正体
アレルが引きずり出したのは、旅客機ほどの大きさになったイカだった。それを見たリオンたちが、即座に船から砲撃する。巨大イカに命中するも、体のぬめりのせいか、イカの体をなぞって、海へと落ちる。
「嘘だろ!」
驚くリオンをよそに、イカは自由落下に合わせて海に落下する。衝撃で起きた波に船が大きく傾き、兵士たちは悲鳴を上げながら必死に船にしがみつく。リオンとハンナは互いに支え合い、イカの行方を捜す。すると甲板にアレルが着地した。そこにフォルンが槌の状態のまま、どこからともなく飛んできてアレルの手に収まる。リオンたちがアレルに駆け寄る。
「おい、アレル大丈夫か?」
「んー」
リオンの質問にアレルは気のない返事をしながら、首を傾げている。
「おい大丈夫かって?」
再度聞くリオンにアレルは考え込んだまま顔を上げる。
「なぁ、クラーケンってあんな丸っこい体してたか?」
アレルはさっきのイカの姿を思い浮かべる。全体的に丸々としていて、どこか可愛げのあるフォルムをした巨大イカの姿が、好戦的で海の悪魔と伝えられているクラーケンとどうしても一致しない。

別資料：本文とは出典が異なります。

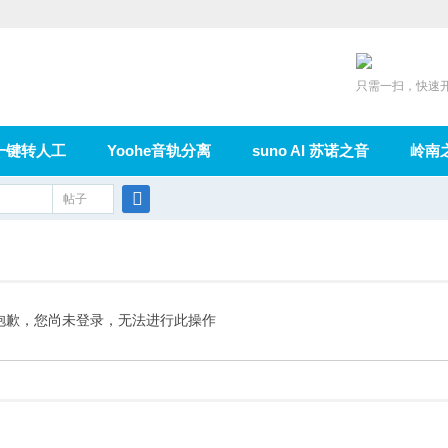
只需一扫，快速
一键转人工
Yoohe音轨分离
suno AI 苏诺之音
岭南
充值
帖子
在线论坛
群组
导读
家园
广播
搜
索
抱歉，您尚未登录，无法进行此操作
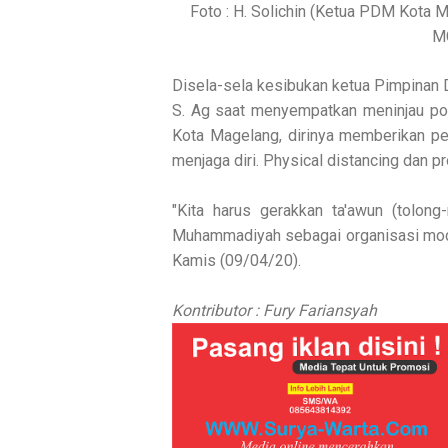
Foto : H. Solichin (Ketua PDM Kota
MC
Disela-sela kesibukan ketua Pimpinan
S. Ag saat menyempatkan meninjau po
Kota Magelang, dirinya memberikan p
menjaga diri. Physical distancing dan p
"Kita harus gerakkan ta'awun (tolon
Muhammadiyah sebagai organisasi mod
Kamis (09/04/20).
Kontributor : Fury Fariansyah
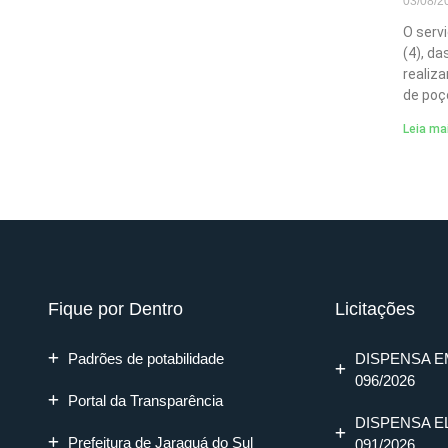
03/08/
O serv
(4), d
realiz
de poç
Leia ma
Fique por Dentro
Licitações
Padrões de potabilidade
DISPENSA E
096/2026
Portal da Transparência
DISPENSA E
Prefeitura de Jaraguá do Sul
091/2026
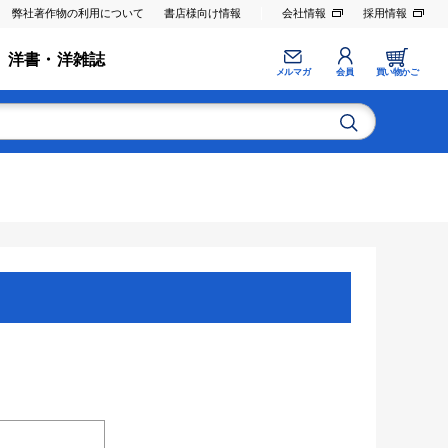
弊社著作物の利用について
書店様向け情報
会社情報
採用情報
洋書・洋雑誌
メルマガ
会員
買い物かご
。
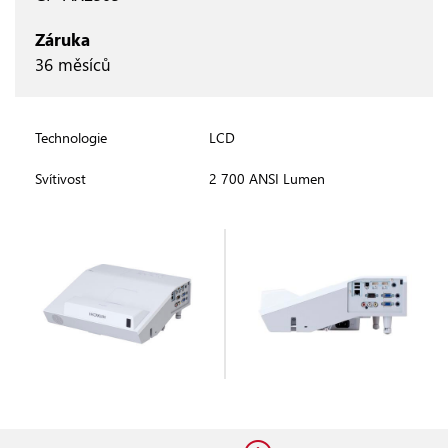
Záruka
36 měsíců
Technologie
LCD
Svítivost
2 700 ANSI Lumen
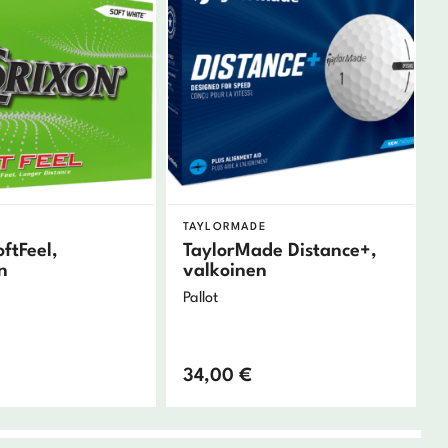
TAYLORMADE
ftFeel,
TaylorMade Distance+,
n
valkoinen
Pallot
34,00
€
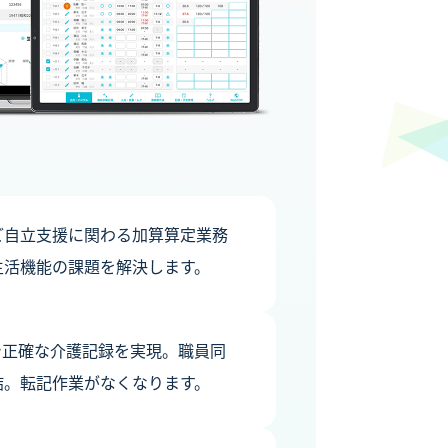
など自立支援に関わる加算算定業務
生活機能の課題を解決します。
で正確な介護記録を実現。職員同
結。転記作業がなくなります。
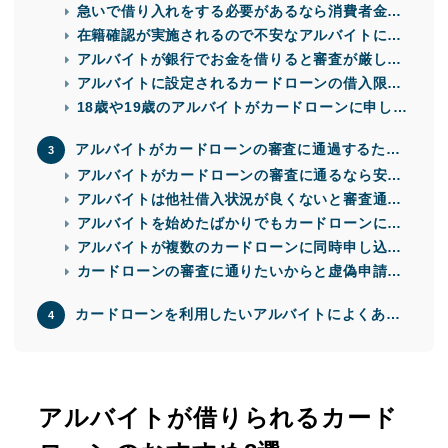
ンを選ぶ
急いで借り入れをする必要があるなら消費者金融
に申し込む
在籍確認が実施されるので不安なアルバイトには
原則電話なしの借入先がおすすめ
アルバイトが銀行でお金を借りると審査が厳しく
なる傾向にある
アルバイトに設定されるカードローンの借入限度
額はあまり高くない
18歳や19歳のアルバイトがカードローンに申し込
むと収入証明の提出が必須
アルバイトがカードローンの審査に通過するため
のポイント5つ
アルバイトがカードローンの審査に通るなら安定
継続収入が重要
アルバイトは他社借入状況が良くないと審査通過
が難しい
アルバイトを始めたばかりでもカードローンに申
し込めるが信用は低くなりやすい
アルバイトが複数のカードローンに同時申し込み
すると審査落ちのリスクがある
カードローンの審査に通りたいからと虚偽申請を
しない
カードローンを利用したいアルバイトによくある
質問
アルバイトが借りられるカード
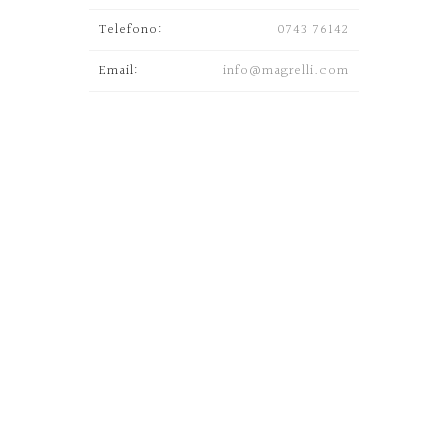
Telefono:
0743 76142
Email:
info@magrelli.com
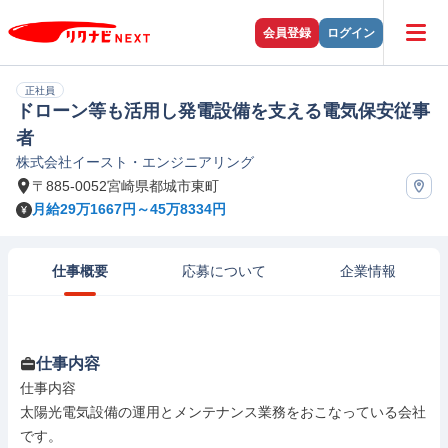
会員登録
ログイン
正社員
ドローン等も活用し発電設備を支える電気保安従事
者
株式会社イースト・エンジニアリング
〒885-0052宮崎県都城市東町
月給29万1667円～45万8334円
仕事概要
応募について
企業情報
仕事内容
仕事内容

太陽光電気設備の運用とメンテナンス業務をおこなっている会社
です。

「へ?あー、確かに、たしか触手の鉤爪とか無かったかも」
リオンもアレルの質問に顎に手をやりながら考える。
「というか、クラーケンだったらもっと体に模様が入ってるだろ。真っ白だったぞアイツ」
そうこうしていると、また水面が盛り上がってきた。中から出てきたのは先ほどのイカだ。しかし今度は触手を伸ばさず、こちらの様子を見ているようだ。
「どっかで見た事あるんだよなぁ」
首を傾げ続けるアレル。その時、イカを見ていたシーラが手を叩く。
「あぁ!この子!『子守りイカ』では?」
「それだ!」
シーラの言う子守イカとは、生んだ子供が大人になるまで常に一緒に行動する習性を持つイカだ。
「いや、確かに見た目はそうだけど、デカすぎだろ!子守りイカはこんなデカくならねーよ!」
リオンが、シーラ達に突っ込みを入れる。それもそのはず、子守イカは大抵体長二メートル程なのだ。こんなに大きい子守りイカは今まで発見されていない。リオンの言葉を聞いたアレルの脳裏に、神々の円卓で見た神力脈の穴の影響で大きくなった動物たちの映像が浮かぶ。
『まさか』
アレルがそう思った瞬間、白磁の腕はから声が響いた。
『神力の影響下にある存在と接触しましタ』
機械的な音声が甲板に響く。
「時差酷いな」
アレルは文句と共に腕輪を睨んだ。